In July of 1943, Budanova was flying an escort mission in Ukraine when she was met by three German fighters. After a prolonged dogfight, she was hit with machine gun fire. Budanova was able to land her plane in a rural field, but by the time civilians on the ground were able to reach it, she was dead.
Less than two weeks later, Litvyak died in a similar fashion—overcome by German fighters in a dogfight over Ukraine. One of her colleagues said he saw her plane through a cloud, and then she was gone. No sign of a crash. No sign of anything.
Budanova was 26 years old. Litvyak was 21.
Lotfia Elnadi became a pilot at about the same time as Budanova, Litvyak, and Gökçen.
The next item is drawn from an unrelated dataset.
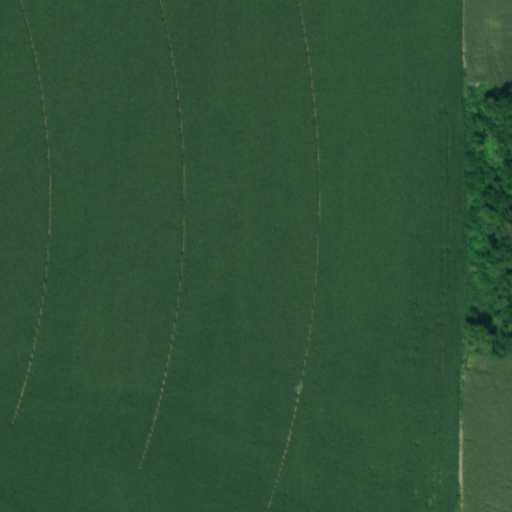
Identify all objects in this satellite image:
park: (490, 218)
But unlike them, her flying career was a totally civilian endeavor. Elnadi was born in Cairo in 1907 to a middle-class family. Her father was a government official and her mother encouraged her to pursue her education at the American College in Cairo. There she came across an article about a new flying school in Cairo. Just a teenager, she was met with resistance at first. Knowing that her father would not approve of flying lessons, she first turned to the article’s author about helping enroll her at the school. When he refused, she reached out to the director of EgyptAir. He saw a PR opportunity.
Elnadi was set up at the flight school, where she worked in the office to cover the costs of her lessons. In 1933, she became the first woman to earn a pilot’s license in the Arab world, as well as in Africa. The first passenger she took up in the air was her father, who had initially objected to her learning to fly. He was nervous at first. “He knew that if we crashed, we would crash together, so he relaxed and began to enjoy the flight,” she said later in life.
Elnadi competed in air races and was given a plane of her own by the King of Egypt. A number of women in Egypt followed in her tailwind and became pilots themselves. But Elnadi’s career was relatively short. She suffered a fall (on the ground), and injured her spine, that prevented her from flying. She lived in Switzerland, Toronto, and ultimately back in Cairo, where she died in 2002. She was 95.